-- Opening Marker --

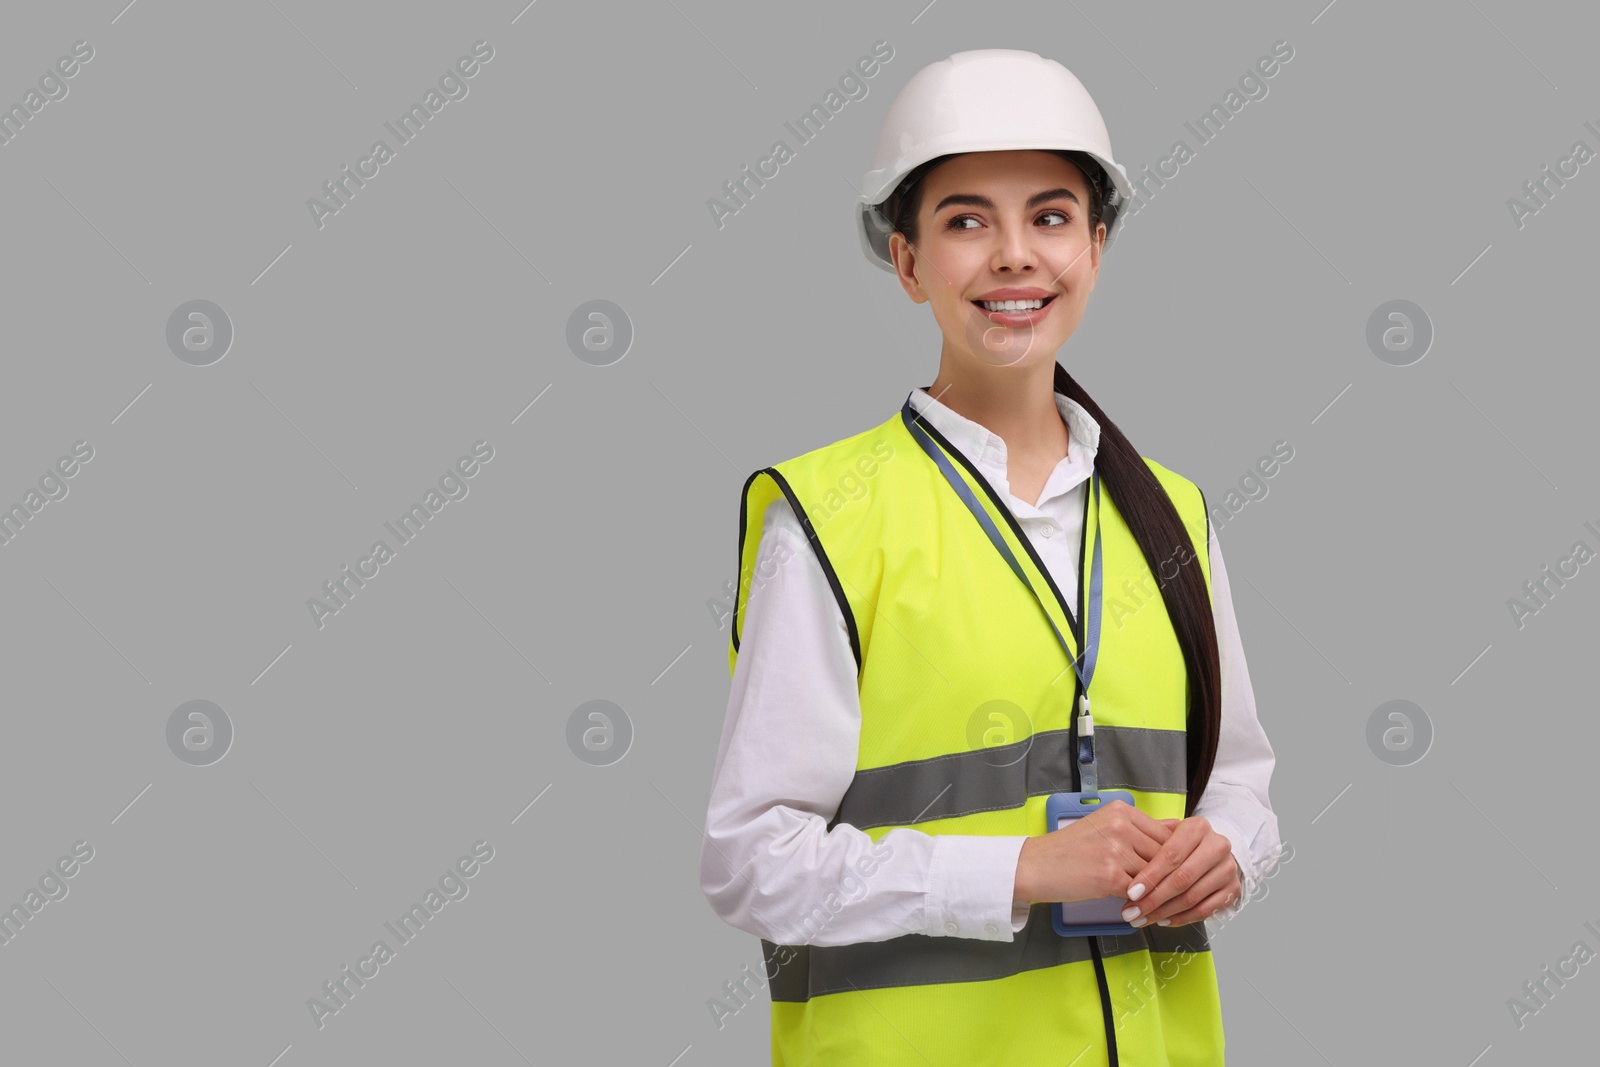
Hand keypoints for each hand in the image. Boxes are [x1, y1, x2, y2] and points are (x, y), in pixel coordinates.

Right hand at [1014, 799, 1176, 905]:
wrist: (1037, 865)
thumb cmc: (1071, 849)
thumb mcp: (1106, 827)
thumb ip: (1141, 829)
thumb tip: (1178, 829)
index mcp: (1122, 811)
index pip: (1165, 835)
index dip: (1171, 858)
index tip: (1171, 871)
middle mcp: (1121, 826)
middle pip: (1163, 855)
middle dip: (1166, 876)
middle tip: (1166, 891)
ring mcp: (1116, 850)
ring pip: (1153, 875)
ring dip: (1154, 891)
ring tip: (1150, 901)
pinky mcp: (1110, 875)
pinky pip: (1139, 892)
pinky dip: (1140, 902)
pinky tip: (1134, 906)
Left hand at [1119, 816, 1239, 927]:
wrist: (1215, 848)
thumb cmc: (1183, 843)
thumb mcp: (1167, 834)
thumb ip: (1150, 846)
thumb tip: (1125, 866)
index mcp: (1197, 828)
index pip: (1171, 855)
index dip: (1150, 876)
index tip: (1131, 892)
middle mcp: (1217, 846)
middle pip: (1182, 879)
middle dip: (1154, 899)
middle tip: (1132, 912)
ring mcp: (1227, 869)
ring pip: (1192, 897)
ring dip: (1164, 912)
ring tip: (1143, 919)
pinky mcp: (1233, 889)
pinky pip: (1205, 910)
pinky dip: (1182, 918)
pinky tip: (1163, 920)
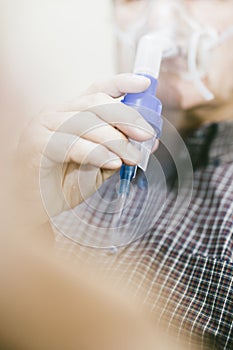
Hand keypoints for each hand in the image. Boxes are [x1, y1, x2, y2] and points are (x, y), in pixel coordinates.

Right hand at [16, 73, 155, 228]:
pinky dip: (98, 153)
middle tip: (146, 135)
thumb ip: (117, 150)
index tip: (144, 84)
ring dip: (116, 140)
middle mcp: (56, 113)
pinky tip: (113, 163)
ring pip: (88, 123)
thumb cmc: (63, 182)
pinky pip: (74, 145)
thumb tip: (147, 142)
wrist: (31, 204)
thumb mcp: (97, 164)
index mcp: (70, 112)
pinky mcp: (39, 145)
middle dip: (127, 117)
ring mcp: (45, 126)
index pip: (97, 90)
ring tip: (131, 158)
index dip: (122, 83)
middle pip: (97, 103)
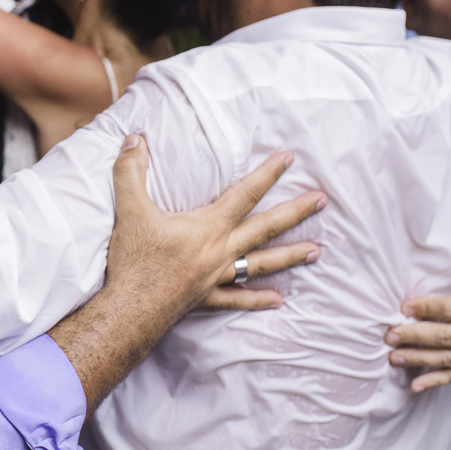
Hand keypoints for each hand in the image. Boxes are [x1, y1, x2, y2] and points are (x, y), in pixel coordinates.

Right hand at [106, 134, 324, 319]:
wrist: (128, 310)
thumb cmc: (133, 261)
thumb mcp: (129, 210)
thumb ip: (130, 171)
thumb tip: (133, 138)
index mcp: (207, 227)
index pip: (245, 194)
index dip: (268, 174)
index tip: (289, 158)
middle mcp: (220, 251)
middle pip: (266, 228)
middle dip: (296, 212)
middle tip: (322, 201)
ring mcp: (216, 277)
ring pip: (261, 264)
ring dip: (290, 257)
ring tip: (316, 252)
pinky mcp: (206, 299)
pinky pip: (238, 299)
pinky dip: (258, 299)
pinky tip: (277, 300)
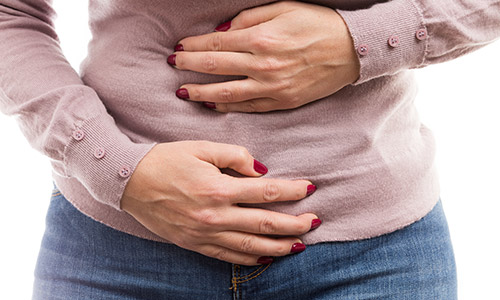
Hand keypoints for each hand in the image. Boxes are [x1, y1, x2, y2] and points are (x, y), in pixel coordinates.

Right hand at [121, 141, 319, 264]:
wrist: (128, 181)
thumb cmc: (165, 160)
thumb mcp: (201, 147)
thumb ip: (235, 155)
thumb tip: (262, 169)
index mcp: (218, 188)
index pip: (266, 192)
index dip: (292, 191)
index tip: (310, 188)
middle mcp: (214, 216)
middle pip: (265, 224)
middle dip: (294, 224)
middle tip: (315, 222)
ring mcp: (204, 234)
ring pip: (251, 246)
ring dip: (279, 246)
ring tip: (300, 244)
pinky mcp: (194, 244)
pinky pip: (228, 256)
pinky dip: (250, 258)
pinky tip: (266, 257)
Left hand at [169, 1, 359, 112]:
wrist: (352, 49)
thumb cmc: (318, 24)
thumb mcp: (284, 7)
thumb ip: (250, 18)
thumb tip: (223, 30)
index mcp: (261, 38)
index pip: (216, 43)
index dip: (194, 46)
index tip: (179, 48)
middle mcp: (263, 65)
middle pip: (215, 67)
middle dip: (189, 66)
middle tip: (172, 66)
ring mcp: (272, 88)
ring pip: (226, 93)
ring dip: (201, 92)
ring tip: (183, 92)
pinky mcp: (282, 102)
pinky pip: (248, 107)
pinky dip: (227, 106)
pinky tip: (212, 104)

-- Closing Marker --

▸ REQUIRED ACTION
Reproduce the entries exactly, from the line with "thumb mcp: (129, 210)" to the line with "index pip: (216, 43)", both lines included, keeping no pictures.

▸ ANSWER BOX
thumb mcp: (129, 210)
thumb ip: (130, 171)
thumb tip: (133, 138)
index mcp: (207, 227)
index pip: (245, 194)
index dip: (268, 174)
index tip: (289, 158)
middle mcp: (220, 251)
middle pip: (266, 228)
middle dip: (296, 212)
middle tip: (322, 201)
ring mcp: (216, 277)
ring pip: (261, 264)
ring dip: (290, 257)
ring tip: (316, 252)
pinky mcp: (206, 299)
pinky pip: (238, 299)
pinky dip: (258, 299)
pinky tip: (277, 300)
Hand keypoints for each hand in the image. Boxes are [x1, y1, x2, y2] and points are (x, y), in pixel coordinates.

Right hand at [121, 141, 319, 264]:
wrist: (128, 181)
thumb cmc: (165, 160)
thumb mcp: (201, 147)
thumb ip: (235, 155)
thumb tip: (262, 169)
index mcp: (218, 188)
index pip: (266, 192)
index dip: (292, 191)
index tip: (310, 188)
middle mcp: (214, 216)
middle pip: (265, 224)
middle dip: (294, 224)
middle tip: (315, 222)
ring mcp: (204, 234)
ring pip: (251, 246)
ring dip: (279, 246)
ring tip: (300, 244)
pinky mcp: (194, 244)
pinky pip: (228, 256)
pinky dip: (250, 258)
pinky tip: (266, 257)
Left hand at [169, 1, 359, 112]:
wrist: (352, 49)
thumb cmc: (318, 24)
thumb mcp: (284, 7)
thumb ip: (250, 18)
thumb tip: (223, 30)
index mcp: (261, 38)
index pip: (216, 43)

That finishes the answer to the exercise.